Fox, who is the first openly gay person to serve as leader of the House, said the vote was an important and historic move toward genuine equality.

“I am thrilled that the House passed a true equality bill in the spirit of Roger Williams when he founded our state in 1636,” Fox said. “This legislation is about codifying the institution of marriage and making our families stronger, and it is ultimately about commitment and love. A large majority of the House members today signaled their respect for the right of the gay community to be married. We are marching toward equality, and on a personal note as an openly gay man, I am tremendously proud of the House of Representatives. Separate can never be equal.”

The bill would remove from Rhode Island’s marriage law gender-specific language that prohibits same-sex couples from marrying. The bill contains a provision for converting civil unions in the state to marriages. It also guarantees freedom for religious institutions to set guidelines for marriage eligibility within their faith.

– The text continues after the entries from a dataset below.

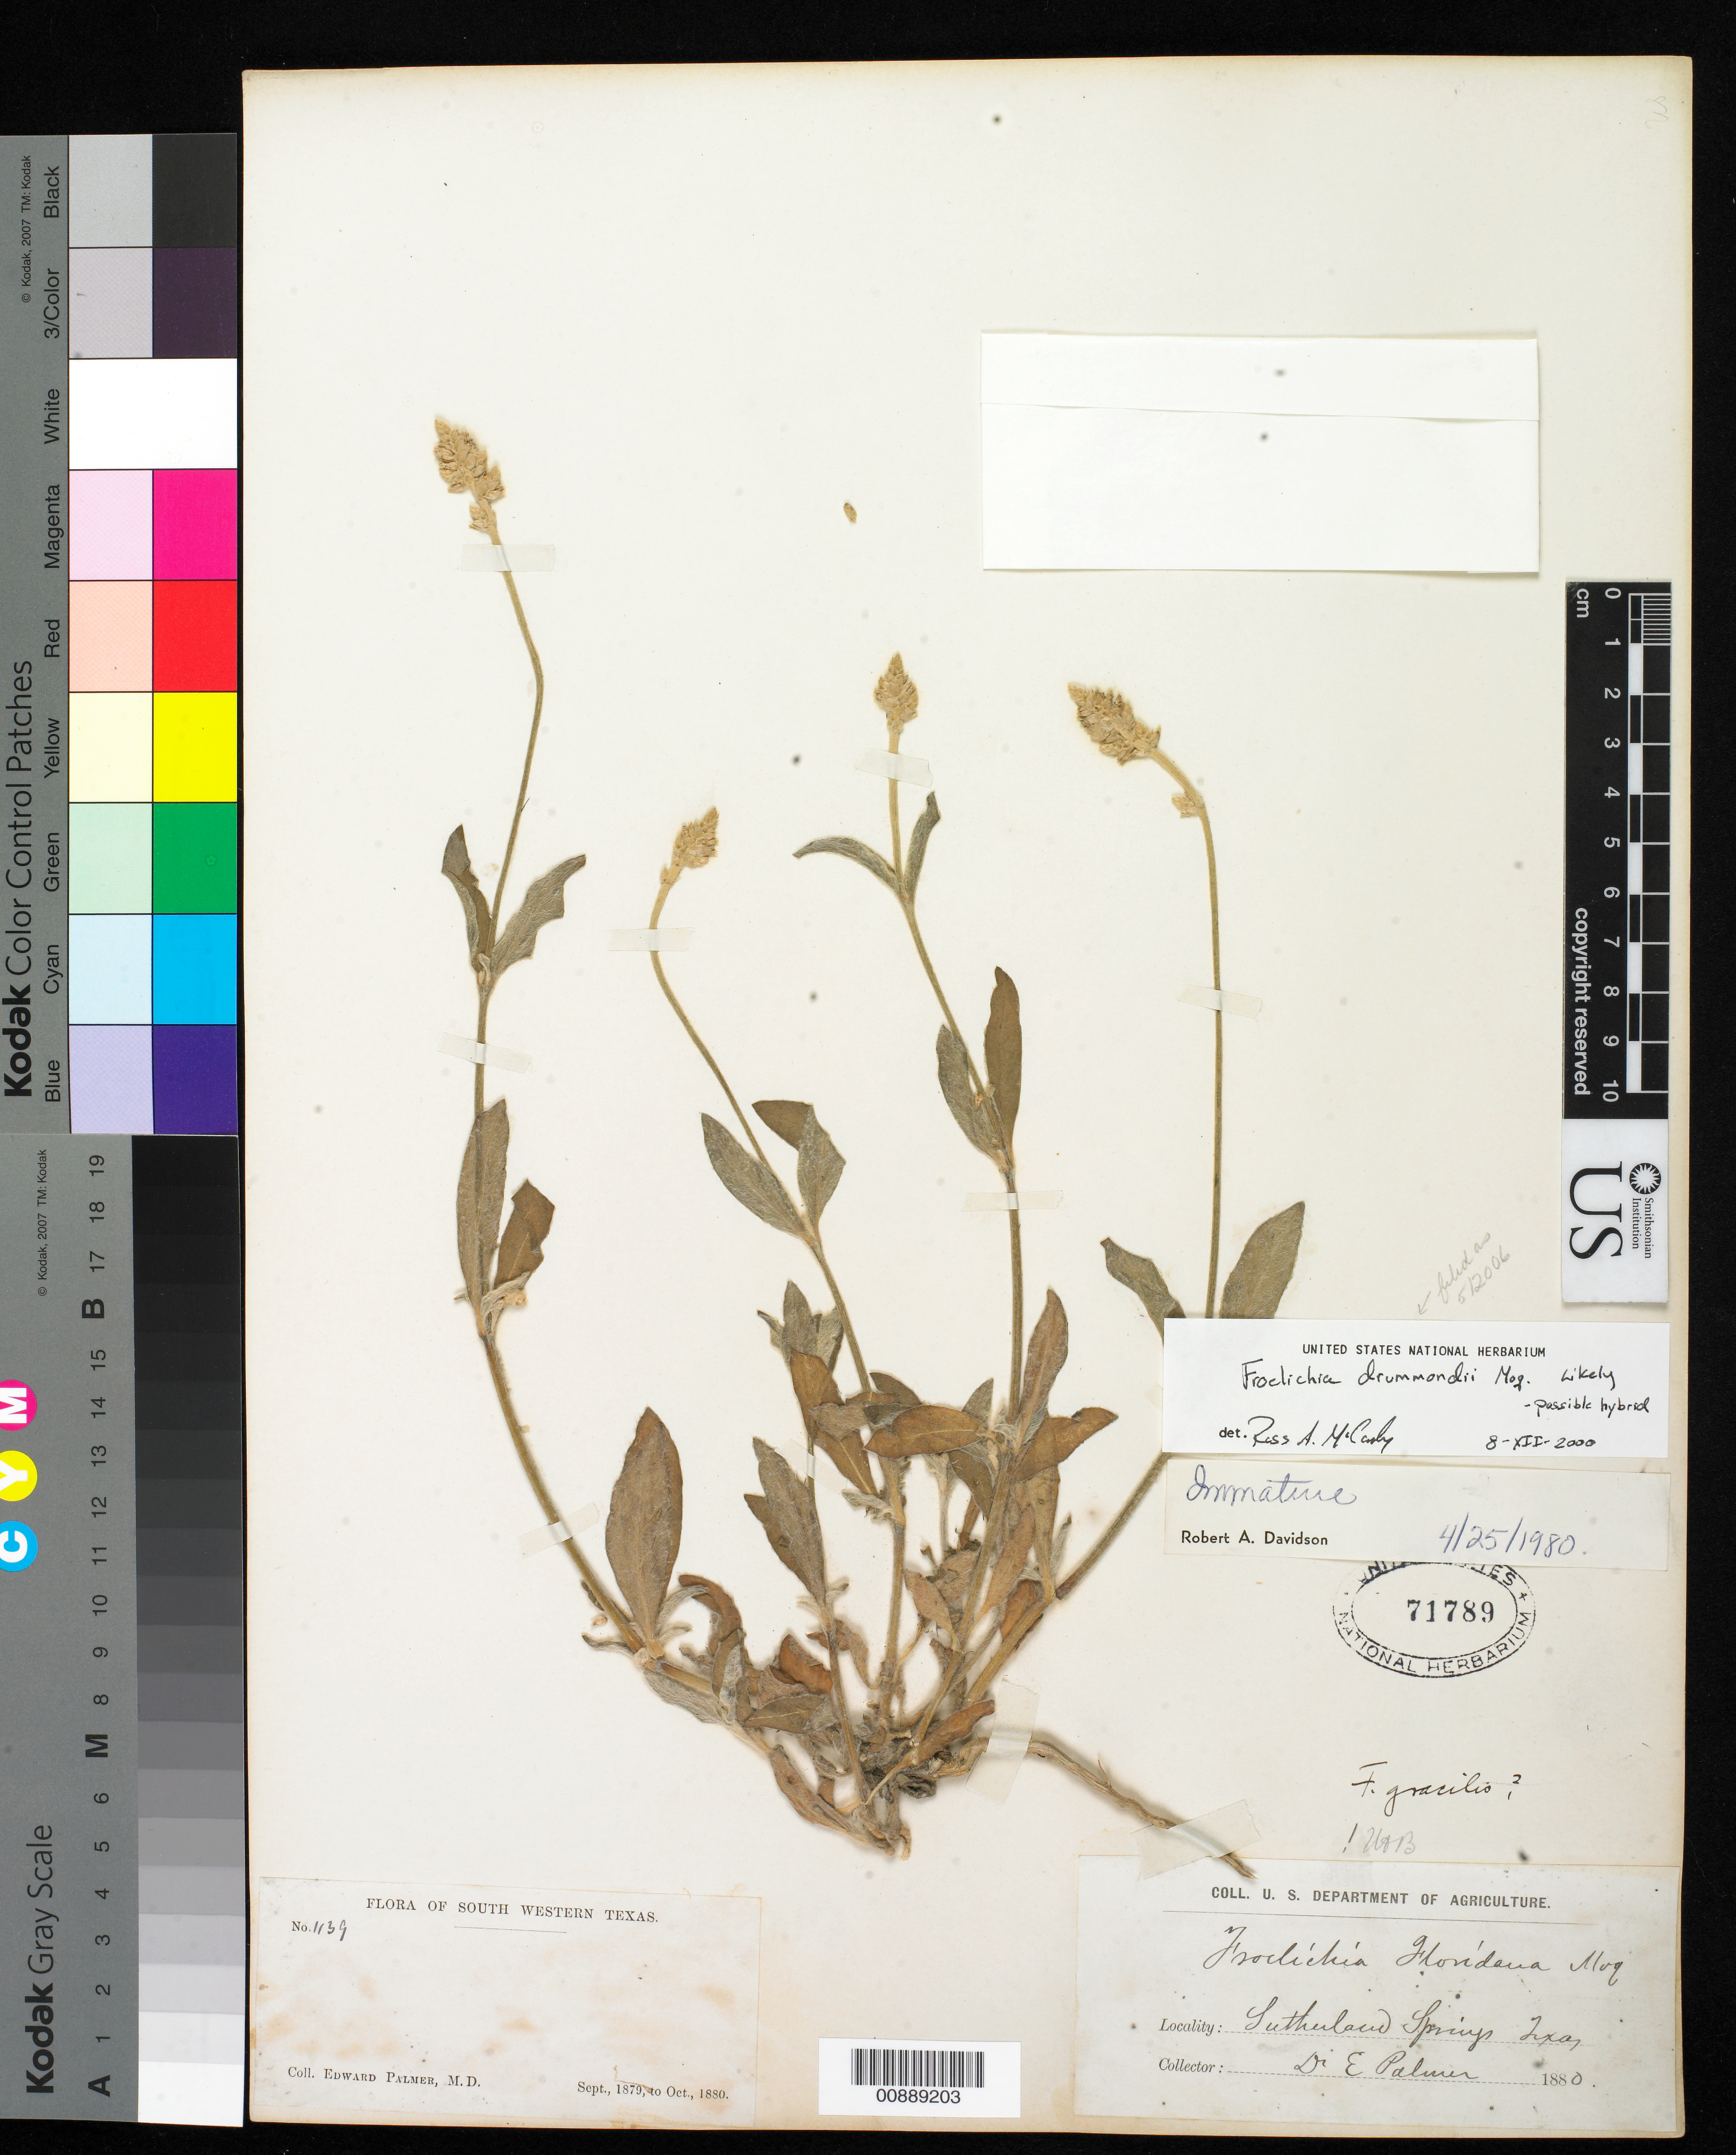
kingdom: Plantae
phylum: Tracheophyta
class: Magnoliopsida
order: Caryophyllales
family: Amaranthaceae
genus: Froelichia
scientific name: Froelichia drummondii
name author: Moq.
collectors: E. Palmer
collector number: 1139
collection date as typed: Sep 1879 to -- Oct 1880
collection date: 1879-09/1880-10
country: United States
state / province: Texas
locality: Sutherland Springs, Texas.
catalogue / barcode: US 71789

Both sides agree that the real challenge is in the Rhode Island Senate, where President Teresa Paiva Weed is an opponent of the legislation.

But, Sullivan said, “Today we proved to Rhode Island – and the nation – what years of dedication, coalition building, and thoughtful dialogue can accomplish. With your help, we’ll carry this momentum into the Senate and pass a marriage bill this year.”

If the bill goes to the governor, who has indicated an eagerness to sign it, Rhode Island would become the last New England state to legalize same-sex marriage.

A poll conducted in September found 56 percent of Rhode Island voters support legalizing gay marriage.

In other news, legislation to legalize gay marriage was introduced in Hawaii on Jan. 24.

The Human Rights Campaign, announcing the introduction of the marriage bill in Hawaii, noted, that this year marks the 20th anniversary of Baehr v. Lewin, the Hawaii State Supreme Court opinion that sparked a national marriage equality movement. In the opinion, Justice Steven Levinson said, “No person shall be deprived of life, liberty or property without due process of law, nor be denied the equal protection of the laws, nor be denied the enjoyment of the person’s civil rights or be discriminated against in the exercise thereof because of race, religion, sex or ancestry.”